Ich mag meinen Beruf, meine Jobs – und auch die meisten Menschen, denen ich bei der Ausführung begegne. Aber wenn mir (wie neulich passiert) eine wirklich nette Kundin am Montag sagt, sie habe im Laufe der Woche eventuell Zeit für ein 5-minütiges Telefonat, bemitleide ich sie lieber als zu denken, dass ich vielleicht auch mal mehr Gas geben sollte.
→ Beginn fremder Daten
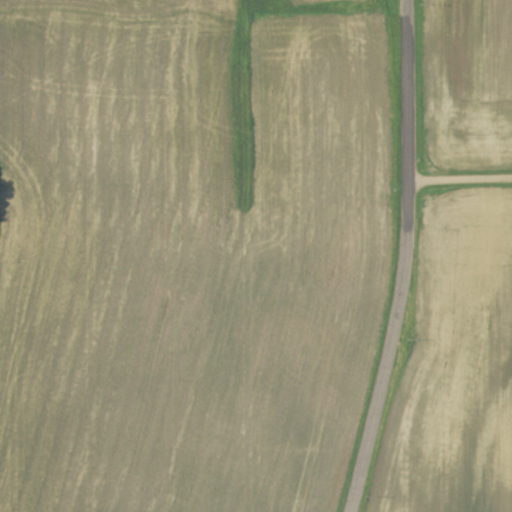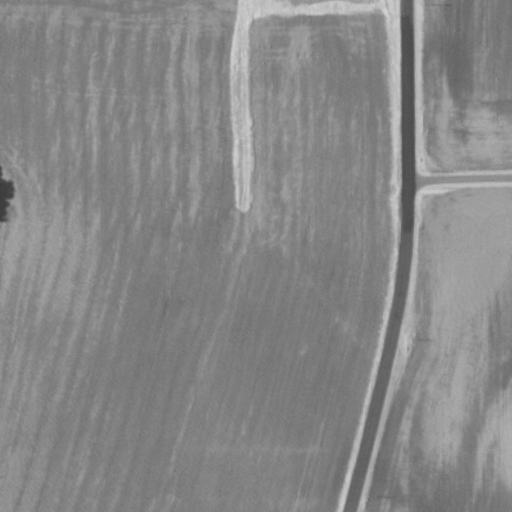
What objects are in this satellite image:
road: (401, 258)
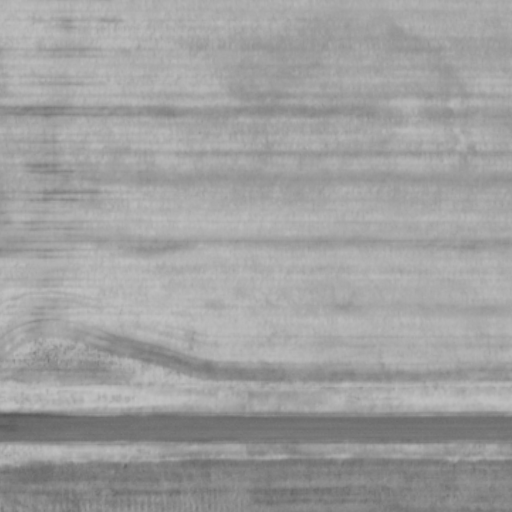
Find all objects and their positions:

Dem gegenüber gab es vor einer Woche einen Mann, der ans Telefon ging, als ich Fotopapier bestellen wollte. Der ältere Mitarbeiter eines Nordischen Foto-Versandes nahm sich gefühlt einen Nachmittag lang Zeit, um mich zu beraten. Als wir auflegten, wusste ich nicht nur über die Herkunft des außergewöhnlichen Papiers Bescheid, auch der Name der Angorakatze des Büroleiters jener Firma war mir nun (ebenso gefühlt) geläufig. Entschleunigung und Minimalismus (jetzt hab ich’s doch gesagt) in die nächsten Jobs zu transportieren und nicht nur in Geschwindigkeit und Quantität zu denken – ja doch, das könnte ein Ansatz sein, über den es sich lohnt, nochmal nachzudenken.
Und wirtschaftlich? »Auf Sicht fahren« ist ein Konzept, das gut zum laufenden Jahr passt. Nicht mal Drosten weiß, wann es weitergeht. Aber ganz ehrlich: Gerade würde ich lieber tagsüber etwas ganz anderes machen und die Nächte im Labor verbringen, als mich fotografisch jemals wieder auch nur einen Nanomillimeter zu verbiegen. Ein kämpferischer Satz, den ich bald hoffentlich zur Hälfte über Bord werfen werde – wie gesagt, ich mag meine Jobs. Aber kämpferische Sätze habe ich in fotografischem Sinne lange nicht mehr formuliert. Und das ist immerhin ein winziger positiver Aspekt einer ansonsten gar nicht positiven Zeit.